Lénine et la révolution d’octobre en Russie 

Lénine, chef du parti bolchevik, était depuis 1916 à Zurich. Il voulait remplacer la guerre impérialiste par la guerre civile, la Révolution. Le gouvernement allemand prit contact avec lui et le transporta avec Trotsky en train jusqu’en Finlande. Lénine œuvra contre Kerenski avec la formule « Paix sans annexions ni contributions », mais aussi avec un soutien financier allemand. Le 7 novembre ( 25 octobre dans le calendrier russe ), après une révolte militaire, Lénine prit le pouvoir et déclara que la guerre était finie. Dans la paix de Brest-Litowsk, en janvier 1918, le gouvernement bolchevik reconnut le principe de la souveraineté nationale et les pays autonomes (Pologne, Finlande, Ukraine). Alors, l’Allemagne pouvait se concentrer sur le front ouest.

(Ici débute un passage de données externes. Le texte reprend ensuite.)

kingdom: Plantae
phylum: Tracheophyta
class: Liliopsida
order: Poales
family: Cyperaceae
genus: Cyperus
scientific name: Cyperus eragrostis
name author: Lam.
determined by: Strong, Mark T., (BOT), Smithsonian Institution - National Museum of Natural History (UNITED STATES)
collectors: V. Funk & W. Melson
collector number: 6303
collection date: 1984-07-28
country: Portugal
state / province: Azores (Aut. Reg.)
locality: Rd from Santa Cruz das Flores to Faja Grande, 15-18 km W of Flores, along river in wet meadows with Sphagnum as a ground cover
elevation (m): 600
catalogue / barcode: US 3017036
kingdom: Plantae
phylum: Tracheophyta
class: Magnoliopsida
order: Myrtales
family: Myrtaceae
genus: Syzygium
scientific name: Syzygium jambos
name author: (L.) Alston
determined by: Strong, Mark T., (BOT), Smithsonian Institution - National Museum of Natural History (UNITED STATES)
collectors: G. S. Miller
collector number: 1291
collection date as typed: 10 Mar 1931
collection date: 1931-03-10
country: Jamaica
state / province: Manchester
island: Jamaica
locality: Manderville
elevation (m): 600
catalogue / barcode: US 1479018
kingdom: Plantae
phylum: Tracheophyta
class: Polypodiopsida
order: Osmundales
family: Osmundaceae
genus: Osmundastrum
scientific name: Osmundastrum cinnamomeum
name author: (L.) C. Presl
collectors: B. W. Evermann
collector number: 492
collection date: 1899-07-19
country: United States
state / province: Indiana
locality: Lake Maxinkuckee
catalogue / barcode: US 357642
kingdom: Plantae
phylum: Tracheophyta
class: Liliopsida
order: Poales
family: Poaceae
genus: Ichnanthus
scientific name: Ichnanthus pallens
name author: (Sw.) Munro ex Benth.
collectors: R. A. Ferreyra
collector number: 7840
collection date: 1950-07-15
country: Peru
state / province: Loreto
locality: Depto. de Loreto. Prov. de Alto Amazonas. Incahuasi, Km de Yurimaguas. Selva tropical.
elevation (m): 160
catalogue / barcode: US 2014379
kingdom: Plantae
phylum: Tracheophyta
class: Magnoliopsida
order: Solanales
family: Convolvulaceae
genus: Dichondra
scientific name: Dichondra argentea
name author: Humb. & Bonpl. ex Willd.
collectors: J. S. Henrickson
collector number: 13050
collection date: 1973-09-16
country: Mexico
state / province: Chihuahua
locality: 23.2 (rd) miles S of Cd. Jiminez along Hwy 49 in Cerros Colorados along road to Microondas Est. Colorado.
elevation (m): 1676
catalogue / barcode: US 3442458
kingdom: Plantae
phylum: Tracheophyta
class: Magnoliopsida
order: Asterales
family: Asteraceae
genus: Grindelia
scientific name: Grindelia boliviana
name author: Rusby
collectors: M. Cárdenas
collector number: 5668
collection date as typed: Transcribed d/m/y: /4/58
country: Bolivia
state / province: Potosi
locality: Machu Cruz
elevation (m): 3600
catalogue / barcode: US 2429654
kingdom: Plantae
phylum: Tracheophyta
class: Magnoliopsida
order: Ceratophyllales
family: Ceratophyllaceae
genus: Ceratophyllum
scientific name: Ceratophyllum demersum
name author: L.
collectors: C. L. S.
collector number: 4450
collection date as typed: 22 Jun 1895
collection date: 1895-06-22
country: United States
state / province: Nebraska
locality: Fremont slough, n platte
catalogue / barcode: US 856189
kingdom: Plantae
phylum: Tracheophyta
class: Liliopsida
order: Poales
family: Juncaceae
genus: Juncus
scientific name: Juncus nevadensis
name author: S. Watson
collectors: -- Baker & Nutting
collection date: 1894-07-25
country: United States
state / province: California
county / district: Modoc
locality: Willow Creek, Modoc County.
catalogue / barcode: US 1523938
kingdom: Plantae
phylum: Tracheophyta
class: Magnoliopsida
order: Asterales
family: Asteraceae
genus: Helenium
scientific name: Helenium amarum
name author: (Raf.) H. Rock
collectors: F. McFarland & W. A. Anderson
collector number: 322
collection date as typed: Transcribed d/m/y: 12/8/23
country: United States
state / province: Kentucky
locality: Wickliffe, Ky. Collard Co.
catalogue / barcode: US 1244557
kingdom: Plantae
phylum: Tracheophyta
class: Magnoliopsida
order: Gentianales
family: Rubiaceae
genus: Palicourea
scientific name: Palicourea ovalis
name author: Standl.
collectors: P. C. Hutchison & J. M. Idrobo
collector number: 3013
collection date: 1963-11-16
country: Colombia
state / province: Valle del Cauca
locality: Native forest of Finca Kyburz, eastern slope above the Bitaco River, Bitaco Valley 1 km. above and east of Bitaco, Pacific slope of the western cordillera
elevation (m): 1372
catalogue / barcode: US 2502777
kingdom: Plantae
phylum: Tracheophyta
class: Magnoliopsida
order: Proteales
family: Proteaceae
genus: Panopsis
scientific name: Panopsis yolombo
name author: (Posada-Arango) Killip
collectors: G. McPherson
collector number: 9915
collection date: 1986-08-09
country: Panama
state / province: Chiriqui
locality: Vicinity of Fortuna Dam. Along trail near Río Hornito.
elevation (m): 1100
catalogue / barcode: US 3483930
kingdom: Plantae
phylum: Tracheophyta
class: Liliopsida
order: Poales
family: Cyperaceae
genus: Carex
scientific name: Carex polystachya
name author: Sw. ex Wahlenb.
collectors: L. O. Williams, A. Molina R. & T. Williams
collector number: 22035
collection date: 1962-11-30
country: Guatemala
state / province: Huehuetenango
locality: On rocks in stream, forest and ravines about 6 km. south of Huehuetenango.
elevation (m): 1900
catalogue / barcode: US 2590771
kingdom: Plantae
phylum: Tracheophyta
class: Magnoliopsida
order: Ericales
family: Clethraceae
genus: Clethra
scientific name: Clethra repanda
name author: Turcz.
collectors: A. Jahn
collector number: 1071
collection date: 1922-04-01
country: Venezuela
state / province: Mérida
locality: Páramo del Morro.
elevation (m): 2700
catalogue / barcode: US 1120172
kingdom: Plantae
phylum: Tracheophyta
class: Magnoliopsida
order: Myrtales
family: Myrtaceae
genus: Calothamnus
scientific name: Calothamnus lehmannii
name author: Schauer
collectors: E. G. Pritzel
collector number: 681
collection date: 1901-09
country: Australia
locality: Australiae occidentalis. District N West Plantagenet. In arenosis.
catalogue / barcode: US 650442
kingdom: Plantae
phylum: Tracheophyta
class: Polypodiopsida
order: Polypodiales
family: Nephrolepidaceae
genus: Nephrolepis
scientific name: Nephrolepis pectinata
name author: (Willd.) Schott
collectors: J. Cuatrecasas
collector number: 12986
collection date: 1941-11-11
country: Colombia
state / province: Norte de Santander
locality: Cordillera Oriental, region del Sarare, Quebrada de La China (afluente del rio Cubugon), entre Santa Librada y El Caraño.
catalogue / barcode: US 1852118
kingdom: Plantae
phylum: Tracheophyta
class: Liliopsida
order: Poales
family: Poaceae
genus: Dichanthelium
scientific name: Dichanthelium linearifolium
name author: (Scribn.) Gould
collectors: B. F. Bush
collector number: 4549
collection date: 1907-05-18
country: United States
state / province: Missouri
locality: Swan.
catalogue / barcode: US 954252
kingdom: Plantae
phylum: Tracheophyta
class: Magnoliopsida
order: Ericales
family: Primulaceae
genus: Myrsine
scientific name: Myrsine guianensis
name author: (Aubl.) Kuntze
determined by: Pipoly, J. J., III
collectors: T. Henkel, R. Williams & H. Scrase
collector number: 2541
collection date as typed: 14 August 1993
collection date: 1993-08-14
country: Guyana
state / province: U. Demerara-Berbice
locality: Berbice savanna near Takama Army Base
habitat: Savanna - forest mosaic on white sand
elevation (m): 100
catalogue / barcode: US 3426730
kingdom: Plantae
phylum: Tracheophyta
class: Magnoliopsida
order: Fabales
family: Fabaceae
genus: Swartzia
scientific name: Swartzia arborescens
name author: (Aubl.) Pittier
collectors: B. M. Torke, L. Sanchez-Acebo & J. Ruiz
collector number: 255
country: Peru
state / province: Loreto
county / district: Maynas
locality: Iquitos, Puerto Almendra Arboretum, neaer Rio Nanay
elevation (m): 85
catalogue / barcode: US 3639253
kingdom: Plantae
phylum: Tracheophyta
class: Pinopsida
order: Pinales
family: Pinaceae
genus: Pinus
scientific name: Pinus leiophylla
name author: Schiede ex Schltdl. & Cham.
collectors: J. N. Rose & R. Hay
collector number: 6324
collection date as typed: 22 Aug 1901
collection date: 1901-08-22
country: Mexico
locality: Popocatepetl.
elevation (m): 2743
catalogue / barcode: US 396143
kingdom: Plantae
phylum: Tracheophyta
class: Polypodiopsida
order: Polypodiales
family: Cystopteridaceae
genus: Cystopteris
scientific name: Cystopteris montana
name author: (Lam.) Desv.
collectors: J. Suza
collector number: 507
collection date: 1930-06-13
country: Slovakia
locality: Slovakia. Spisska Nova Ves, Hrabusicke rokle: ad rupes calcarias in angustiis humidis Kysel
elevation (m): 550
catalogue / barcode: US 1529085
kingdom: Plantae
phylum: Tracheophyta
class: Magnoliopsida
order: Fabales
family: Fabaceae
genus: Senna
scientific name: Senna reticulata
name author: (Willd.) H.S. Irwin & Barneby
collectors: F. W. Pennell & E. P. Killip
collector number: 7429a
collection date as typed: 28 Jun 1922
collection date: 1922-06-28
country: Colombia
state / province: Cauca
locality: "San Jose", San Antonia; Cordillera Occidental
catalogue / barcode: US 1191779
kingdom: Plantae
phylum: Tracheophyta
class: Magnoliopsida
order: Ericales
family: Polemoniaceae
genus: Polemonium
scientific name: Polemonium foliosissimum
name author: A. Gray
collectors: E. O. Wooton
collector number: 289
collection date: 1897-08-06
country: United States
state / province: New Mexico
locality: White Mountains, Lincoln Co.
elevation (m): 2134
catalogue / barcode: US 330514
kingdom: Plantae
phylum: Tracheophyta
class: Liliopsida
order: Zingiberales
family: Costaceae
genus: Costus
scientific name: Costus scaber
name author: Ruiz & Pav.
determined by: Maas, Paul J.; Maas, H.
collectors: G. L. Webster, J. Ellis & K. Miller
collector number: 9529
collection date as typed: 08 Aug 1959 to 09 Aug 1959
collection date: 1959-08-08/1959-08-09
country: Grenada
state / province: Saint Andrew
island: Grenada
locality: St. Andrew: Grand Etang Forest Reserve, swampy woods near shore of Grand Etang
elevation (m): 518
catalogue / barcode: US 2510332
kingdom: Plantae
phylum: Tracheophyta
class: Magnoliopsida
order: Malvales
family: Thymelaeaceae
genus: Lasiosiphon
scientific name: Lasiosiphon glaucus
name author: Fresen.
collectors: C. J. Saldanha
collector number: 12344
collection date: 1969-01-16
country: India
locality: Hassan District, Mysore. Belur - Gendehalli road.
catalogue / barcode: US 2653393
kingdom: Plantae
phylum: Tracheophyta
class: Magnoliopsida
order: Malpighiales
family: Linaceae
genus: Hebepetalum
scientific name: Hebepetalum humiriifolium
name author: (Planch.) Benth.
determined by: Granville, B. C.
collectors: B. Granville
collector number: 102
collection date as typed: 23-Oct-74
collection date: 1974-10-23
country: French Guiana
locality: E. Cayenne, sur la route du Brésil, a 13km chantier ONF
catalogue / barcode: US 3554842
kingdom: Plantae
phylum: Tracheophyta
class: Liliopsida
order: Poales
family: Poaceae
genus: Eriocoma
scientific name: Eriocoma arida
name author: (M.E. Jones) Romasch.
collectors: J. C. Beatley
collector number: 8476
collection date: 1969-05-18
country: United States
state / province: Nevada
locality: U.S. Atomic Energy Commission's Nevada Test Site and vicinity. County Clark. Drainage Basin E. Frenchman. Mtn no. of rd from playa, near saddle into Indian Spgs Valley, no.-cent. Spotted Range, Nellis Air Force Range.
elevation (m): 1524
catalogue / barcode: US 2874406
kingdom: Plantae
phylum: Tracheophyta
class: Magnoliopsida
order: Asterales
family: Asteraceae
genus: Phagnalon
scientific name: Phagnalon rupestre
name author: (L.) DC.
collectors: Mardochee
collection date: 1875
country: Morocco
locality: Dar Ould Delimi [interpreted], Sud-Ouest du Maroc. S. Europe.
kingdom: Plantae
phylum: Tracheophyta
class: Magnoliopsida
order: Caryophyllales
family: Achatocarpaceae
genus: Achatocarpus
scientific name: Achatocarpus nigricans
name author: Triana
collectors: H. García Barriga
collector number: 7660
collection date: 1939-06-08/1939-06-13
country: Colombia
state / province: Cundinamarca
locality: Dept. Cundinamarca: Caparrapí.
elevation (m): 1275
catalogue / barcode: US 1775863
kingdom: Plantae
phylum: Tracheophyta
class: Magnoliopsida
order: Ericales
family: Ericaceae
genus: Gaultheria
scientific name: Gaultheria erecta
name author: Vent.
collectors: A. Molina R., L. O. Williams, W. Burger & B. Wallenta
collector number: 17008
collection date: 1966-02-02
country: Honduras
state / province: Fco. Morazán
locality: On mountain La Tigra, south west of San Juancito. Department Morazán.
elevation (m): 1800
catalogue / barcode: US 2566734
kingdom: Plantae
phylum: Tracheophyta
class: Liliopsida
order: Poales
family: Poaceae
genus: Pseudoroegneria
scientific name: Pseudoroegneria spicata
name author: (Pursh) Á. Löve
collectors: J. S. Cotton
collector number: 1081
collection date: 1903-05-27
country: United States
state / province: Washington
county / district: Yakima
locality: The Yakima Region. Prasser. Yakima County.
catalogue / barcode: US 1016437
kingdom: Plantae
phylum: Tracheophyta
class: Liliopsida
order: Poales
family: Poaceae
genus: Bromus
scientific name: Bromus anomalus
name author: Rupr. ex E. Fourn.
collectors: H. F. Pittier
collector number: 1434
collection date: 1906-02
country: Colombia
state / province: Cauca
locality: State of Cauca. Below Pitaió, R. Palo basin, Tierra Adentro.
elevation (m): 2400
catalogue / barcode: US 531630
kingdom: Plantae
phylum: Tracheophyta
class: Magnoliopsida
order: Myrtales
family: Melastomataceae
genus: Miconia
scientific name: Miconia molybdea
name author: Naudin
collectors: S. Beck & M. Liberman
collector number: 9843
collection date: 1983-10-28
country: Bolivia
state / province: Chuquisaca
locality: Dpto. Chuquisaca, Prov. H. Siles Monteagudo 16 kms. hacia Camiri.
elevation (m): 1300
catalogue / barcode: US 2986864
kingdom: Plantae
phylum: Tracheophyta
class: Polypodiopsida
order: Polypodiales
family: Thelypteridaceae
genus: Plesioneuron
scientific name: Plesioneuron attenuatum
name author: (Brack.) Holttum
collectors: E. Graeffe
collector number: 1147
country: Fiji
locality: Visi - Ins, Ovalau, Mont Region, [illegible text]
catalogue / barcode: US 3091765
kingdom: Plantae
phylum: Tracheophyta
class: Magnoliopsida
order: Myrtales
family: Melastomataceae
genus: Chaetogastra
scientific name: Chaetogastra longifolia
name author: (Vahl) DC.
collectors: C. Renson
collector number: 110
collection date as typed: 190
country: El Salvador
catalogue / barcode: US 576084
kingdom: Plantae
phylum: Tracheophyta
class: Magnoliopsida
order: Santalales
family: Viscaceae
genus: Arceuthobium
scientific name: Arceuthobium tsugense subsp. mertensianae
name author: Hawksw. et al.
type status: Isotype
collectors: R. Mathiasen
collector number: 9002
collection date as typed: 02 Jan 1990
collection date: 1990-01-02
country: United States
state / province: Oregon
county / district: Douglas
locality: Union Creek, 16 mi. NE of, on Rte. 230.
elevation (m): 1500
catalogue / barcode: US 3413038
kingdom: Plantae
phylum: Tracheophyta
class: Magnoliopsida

Clémenceau, Président du Conseil 

Georges Clémenceau, député radical depuis 1871, sénateur, ministre de l’Intérieur et Président du Conseil, redevint Président du Conseil le 16 novembre 1917 avec un gouvernement du centre. Il était lui-même ministre de la guerre. Il affirma la fin des campagnes pacifistes : « Ni trahison, ni demi-trahison, la guerre ! » Son concurrent socialiste Caillaux favorable à des pourparlers de paix, fut arrêté comme traître. Pour continuer la guerre efficacement, Clémenceau eut le droit de gouverner par décret. Il agit contre toutes les actions de grève ou de mutinerie. Il soumit toute l’économie aux besoins de la guerre.

La fin 1918 

L’Allemagne était enfin dans la situation de concentrer toutes ses forces sur le front de l’ouest. Ludendorff était certain que l’armée allemande pourrait maintenant reprendre l’offensive et gagner la guerre. L’offensive devait commencer le 21 mars 1918 mais l’armée allemande était mal nourrie et mal équipée. Les Alliés étaient soutenus par un million de soldats américains bien équipés et l’offensive échoua. Le 29 septembre, Ludendorff avait enfin compris que la guerre était perdue, et il demanda au Conseil impérial que les politiques sollicitent immédiatement un armistice. Le nouveau Chancelier Prinz Max von Baden était maintenant responsable.